CANDY

Director: Neil Armfield Stars: Heath Ledger, Abbie Cornish, Geoffrey Rush, Noni Hazlehurst, Tony Martin

Reviewed by PETER MALONE

There have been many striking films about drug addiction in recent years from Drugstore Cowboy through Fear And Loathing In Las Vegas to Requiem For A Dream. These films show the fascination with drugs, the highs and hallucinations, the decisions about going off drugs and the experience of withdrawal. The hallucinations can be both beautiful and terrifying. Withdrawal can be a portrait of horror and pain.

They are all here in Candy. Nothing particularly new (though that should not be a criterion for dismissal as is sometimes the danger). But, the setting is an Australian one, centred in Sydney, and that gives Candy its own individuality and its appeal/communication for an Australian audience. The appeal beyond Australia is in the writing, the direction and performances.

The writing: Luke Davies has collaborated with director, Neil Armfield, to bring his novel to the screen. It is particularly Australian, frank and direct, with moments both of humour and literate style.

The direction: Neil Armfield is best known for his theatre work for several decades. His main work in cinema was a stylised adaptation of Shakespeare’s Twelfth Night in the 1980s. He brings a deft hand to his work here. The film looks good and moves well. The withdrawal experience over three days and Candy’s miscarriage and its aftermath are both horrifying and persuasive.

The performances: Armfield has been able to cast four Australian Film Institute Best Acting winners. Abbie Cornish made a strong impression in Somersault (and One Perfect Day). Young, vigorous and attractive, she makes Candy a sympathetic victim of her mother’s hard love as well as acting on whims for starting on drugs and her wilfulness in continuing. Her love for Danny is palpable even though she risks losing him.

On the other hand, the film is Heath Ledger’s as Danny.

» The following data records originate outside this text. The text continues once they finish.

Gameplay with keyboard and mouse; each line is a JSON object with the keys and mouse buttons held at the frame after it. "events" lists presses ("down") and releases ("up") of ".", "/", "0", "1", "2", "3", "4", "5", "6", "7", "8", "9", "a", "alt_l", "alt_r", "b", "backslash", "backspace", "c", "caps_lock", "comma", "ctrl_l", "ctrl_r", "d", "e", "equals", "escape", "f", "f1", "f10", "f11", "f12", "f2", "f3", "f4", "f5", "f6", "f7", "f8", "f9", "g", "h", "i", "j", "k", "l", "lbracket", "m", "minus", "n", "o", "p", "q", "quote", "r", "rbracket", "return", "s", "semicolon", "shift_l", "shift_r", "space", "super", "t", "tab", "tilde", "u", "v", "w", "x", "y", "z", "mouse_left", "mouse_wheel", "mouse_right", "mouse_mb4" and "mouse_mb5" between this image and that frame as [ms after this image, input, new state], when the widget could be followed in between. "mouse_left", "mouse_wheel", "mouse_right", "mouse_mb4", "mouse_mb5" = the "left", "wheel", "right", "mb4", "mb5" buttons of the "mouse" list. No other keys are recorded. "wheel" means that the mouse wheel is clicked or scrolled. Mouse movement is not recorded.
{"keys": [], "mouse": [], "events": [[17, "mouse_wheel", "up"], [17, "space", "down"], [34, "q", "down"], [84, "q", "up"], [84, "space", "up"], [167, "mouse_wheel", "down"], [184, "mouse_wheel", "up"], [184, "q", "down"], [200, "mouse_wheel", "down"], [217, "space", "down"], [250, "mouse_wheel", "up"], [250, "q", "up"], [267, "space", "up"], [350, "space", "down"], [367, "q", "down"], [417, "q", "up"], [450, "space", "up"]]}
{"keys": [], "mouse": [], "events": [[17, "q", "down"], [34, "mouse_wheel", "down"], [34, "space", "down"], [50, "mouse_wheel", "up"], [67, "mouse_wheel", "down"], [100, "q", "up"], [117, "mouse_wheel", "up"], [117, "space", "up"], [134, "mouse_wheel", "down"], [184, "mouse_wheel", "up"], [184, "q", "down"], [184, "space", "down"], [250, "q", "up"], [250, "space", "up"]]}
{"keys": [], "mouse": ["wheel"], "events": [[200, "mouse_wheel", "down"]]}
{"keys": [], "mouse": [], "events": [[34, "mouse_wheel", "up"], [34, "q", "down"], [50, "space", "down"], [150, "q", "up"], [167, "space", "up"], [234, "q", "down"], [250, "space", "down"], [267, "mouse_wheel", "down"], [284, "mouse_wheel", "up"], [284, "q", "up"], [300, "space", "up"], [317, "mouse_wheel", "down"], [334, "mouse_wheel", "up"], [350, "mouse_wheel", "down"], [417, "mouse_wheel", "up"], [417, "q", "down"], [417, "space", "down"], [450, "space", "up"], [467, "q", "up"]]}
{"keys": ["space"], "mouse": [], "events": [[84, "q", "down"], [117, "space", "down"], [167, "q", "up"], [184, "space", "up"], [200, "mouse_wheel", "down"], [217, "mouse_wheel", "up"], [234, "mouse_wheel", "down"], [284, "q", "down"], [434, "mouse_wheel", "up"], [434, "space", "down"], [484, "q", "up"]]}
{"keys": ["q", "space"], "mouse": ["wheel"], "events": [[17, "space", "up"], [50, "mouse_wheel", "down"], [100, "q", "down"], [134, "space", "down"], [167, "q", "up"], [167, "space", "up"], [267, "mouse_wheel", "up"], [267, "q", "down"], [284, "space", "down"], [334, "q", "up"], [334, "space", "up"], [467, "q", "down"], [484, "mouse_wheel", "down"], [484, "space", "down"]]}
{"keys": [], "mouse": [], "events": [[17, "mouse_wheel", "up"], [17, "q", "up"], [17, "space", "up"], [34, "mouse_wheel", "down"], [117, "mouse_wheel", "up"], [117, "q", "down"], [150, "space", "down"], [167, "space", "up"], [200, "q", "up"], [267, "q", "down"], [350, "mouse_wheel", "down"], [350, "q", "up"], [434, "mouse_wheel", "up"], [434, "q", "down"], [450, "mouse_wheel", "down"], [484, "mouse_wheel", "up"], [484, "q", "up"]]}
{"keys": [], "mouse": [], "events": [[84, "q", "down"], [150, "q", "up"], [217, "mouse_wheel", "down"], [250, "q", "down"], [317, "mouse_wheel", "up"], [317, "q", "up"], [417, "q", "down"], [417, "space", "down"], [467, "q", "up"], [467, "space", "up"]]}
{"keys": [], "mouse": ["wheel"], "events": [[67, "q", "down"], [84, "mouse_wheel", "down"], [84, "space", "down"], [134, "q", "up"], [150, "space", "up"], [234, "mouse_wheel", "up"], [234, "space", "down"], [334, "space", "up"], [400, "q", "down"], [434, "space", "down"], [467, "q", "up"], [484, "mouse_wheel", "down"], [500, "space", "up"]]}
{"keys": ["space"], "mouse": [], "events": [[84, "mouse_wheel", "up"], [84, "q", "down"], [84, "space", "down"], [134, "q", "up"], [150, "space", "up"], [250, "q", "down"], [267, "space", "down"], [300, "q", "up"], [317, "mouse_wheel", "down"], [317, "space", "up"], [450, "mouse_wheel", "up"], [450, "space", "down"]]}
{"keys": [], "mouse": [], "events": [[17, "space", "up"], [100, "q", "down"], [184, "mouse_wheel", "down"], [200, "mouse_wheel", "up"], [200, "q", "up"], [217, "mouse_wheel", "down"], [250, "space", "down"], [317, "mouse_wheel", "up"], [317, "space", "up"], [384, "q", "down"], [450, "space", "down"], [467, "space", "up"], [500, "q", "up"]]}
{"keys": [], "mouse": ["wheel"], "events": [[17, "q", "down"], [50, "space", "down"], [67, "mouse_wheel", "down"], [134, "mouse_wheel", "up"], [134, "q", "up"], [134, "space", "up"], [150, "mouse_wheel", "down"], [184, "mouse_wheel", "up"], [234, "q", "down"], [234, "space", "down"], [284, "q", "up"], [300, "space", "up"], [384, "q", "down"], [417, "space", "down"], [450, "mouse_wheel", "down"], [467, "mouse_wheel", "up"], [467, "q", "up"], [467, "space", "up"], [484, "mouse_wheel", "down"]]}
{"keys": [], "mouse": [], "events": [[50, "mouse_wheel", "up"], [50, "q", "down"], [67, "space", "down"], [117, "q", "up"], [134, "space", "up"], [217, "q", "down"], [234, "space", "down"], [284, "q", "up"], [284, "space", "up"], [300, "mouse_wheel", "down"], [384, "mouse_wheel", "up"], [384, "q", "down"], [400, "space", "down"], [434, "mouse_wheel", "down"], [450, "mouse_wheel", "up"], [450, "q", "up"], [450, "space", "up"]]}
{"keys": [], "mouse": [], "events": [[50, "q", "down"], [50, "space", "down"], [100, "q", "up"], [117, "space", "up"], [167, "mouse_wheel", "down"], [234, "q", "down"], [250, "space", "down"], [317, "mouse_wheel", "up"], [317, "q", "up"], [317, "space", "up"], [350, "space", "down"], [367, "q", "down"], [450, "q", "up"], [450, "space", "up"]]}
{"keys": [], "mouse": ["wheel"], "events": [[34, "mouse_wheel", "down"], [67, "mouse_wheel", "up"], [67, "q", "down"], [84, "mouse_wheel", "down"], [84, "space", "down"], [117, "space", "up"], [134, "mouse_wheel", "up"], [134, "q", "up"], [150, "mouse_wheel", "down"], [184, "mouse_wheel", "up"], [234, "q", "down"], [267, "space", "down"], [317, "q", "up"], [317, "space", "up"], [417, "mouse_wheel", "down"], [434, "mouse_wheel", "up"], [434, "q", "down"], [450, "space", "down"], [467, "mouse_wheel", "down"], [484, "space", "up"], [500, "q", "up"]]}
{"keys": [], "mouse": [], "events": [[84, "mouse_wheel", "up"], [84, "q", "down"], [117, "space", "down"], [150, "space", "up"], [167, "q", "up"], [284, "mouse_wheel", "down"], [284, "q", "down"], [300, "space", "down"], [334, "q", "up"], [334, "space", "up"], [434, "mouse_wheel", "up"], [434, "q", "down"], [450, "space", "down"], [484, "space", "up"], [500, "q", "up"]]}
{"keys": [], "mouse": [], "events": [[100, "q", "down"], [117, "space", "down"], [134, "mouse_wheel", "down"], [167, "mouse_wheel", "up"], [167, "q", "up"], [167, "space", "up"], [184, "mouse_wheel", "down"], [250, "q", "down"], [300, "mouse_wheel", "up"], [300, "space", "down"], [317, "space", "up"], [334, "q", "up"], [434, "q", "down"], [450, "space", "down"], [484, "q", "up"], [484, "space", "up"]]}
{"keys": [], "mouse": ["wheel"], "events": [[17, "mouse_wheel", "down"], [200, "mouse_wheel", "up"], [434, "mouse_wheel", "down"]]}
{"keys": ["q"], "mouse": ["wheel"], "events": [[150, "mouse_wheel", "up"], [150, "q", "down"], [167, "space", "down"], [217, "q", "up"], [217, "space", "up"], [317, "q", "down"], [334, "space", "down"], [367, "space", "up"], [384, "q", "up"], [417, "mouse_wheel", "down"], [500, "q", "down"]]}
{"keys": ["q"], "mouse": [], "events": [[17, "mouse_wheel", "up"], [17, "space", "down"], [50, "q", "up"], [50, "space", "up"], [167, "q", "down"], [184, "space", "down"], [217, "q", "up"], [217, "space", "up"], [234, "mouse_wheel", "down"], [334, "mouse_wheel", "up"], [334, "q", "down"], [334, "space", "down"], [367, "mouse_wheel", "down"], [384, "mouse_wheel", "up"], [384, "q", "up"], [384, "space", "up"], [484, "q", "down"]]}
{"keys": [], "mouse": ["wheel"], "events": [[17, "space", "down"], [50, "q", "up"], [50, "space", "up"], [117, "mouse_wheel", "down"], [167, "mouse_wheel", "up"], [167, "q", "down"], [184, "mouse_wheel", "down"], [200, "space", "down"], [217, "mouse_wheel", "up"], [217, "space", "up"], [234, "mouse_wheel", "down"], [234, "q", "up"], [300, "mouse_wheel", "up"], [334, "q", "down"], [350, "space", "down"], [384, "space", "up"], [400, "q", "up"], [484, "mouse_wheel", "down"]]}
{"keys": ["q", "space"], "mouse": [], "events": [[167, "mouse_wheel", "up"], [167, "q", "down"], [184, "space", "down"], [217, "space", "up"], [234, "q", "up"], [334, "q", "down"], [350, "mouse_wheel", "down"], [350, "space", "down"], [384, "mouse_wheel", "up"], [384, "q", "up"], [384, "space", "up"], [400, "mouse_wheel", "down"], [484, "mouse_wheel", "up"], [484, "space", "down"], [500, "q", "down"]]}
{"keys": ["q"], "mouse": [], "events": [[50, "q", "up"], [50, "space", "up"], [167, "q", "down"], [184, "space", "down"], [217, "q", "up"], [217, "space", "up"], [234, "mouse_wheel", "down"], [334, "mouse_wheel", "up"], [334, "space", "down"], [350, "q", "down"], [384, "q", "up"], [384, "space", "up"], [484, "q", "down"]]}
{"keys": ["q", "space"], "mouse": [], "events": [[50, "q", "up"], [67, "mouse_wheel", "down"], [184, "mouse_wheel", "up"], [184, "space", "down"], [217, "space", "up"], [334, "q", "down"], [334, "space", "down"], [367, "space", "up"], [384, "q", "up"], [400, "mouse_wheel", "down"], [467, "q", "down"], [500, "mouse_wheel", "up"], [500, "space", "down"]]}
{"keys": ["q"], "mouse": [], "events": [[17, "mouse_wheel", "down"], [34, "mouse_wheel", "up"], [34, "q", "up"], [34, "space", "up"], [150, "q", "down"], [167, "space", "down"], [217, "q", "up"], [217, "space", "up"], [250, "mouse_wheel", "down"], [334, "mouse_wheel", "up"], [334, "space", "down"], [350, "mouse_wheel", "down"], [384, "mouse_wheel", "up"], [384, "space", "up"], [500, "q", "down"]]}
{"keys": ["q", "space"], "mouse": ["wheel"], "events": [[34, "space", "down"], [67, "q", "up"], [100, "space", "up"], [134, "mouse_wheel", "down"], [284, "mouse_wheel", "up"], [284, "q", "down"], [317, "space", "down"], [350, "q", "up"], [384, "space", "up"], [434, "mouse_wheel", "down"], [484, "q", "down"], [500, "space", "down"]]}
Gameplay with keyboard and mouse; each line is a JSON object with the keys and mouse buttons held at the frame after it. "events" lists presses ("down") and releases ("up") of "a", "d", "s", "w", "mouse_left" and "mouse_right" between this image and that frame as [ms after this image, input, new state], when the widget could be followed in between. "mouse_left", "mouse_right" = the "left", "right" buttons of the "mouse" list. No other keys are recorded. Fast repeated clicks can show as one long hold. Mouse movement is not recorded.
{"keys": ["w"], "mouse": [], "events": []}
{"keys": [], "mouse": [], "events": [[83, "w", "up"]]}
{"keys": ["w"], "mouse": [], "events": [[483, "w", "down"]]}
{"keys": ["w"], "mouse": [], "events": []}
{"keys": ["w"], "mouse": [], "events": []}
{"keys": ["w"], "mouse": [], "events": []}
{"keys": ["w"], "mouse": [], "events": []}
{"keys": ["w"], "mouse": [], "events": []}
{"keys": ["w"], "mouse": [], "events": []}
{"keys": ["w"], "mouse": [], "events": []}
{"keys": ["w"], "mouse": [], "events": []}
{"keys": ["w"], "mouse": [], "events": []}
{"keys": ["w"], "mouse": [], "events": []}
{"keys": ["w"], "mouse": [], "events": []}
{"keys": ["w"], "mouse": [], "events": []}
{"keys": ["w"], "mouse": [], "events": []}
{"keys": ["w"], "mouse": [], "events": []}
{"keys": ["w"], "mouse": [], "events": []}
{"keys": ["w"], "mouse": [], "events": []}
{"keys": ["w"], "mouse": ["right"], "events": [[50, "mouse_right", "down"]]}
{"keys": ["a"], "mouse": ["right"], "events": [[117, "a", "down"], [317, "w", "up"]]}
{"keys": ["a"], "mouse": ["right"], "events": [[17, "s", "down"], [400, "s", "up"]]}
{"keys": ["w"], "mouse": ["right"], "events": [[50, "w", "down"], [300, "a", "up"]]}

He is the centre and offers the voiceover. Again, he acts on whim and is wilful – but in a far more laidback and carefree manner. He prefers to while away his life even though he has capacities for more, for more creative and intelligent work. His reaction to the miscarriage is moving.

Then there is Geoffrey Rush as a self-indulgent lecturer, a smiling but ultimately wicked father-figure, complicit in his friends’ destruction. The contrary is strongly to the fore in Noni Hazelhurst’s uptight and controlling mother, dominating her kindly husband (Tony Martin). The sequence where the couple announce Candy’s pregnancy and the mother’s silent vigilance is contrasted with the father’s hugging and passionately weeping gives strong indications of how we are to respond to these characters.

The film is divided into three parts that explain themselves: Heaven, Earth, Hell. But the film is not without hope. Hell need not be the end.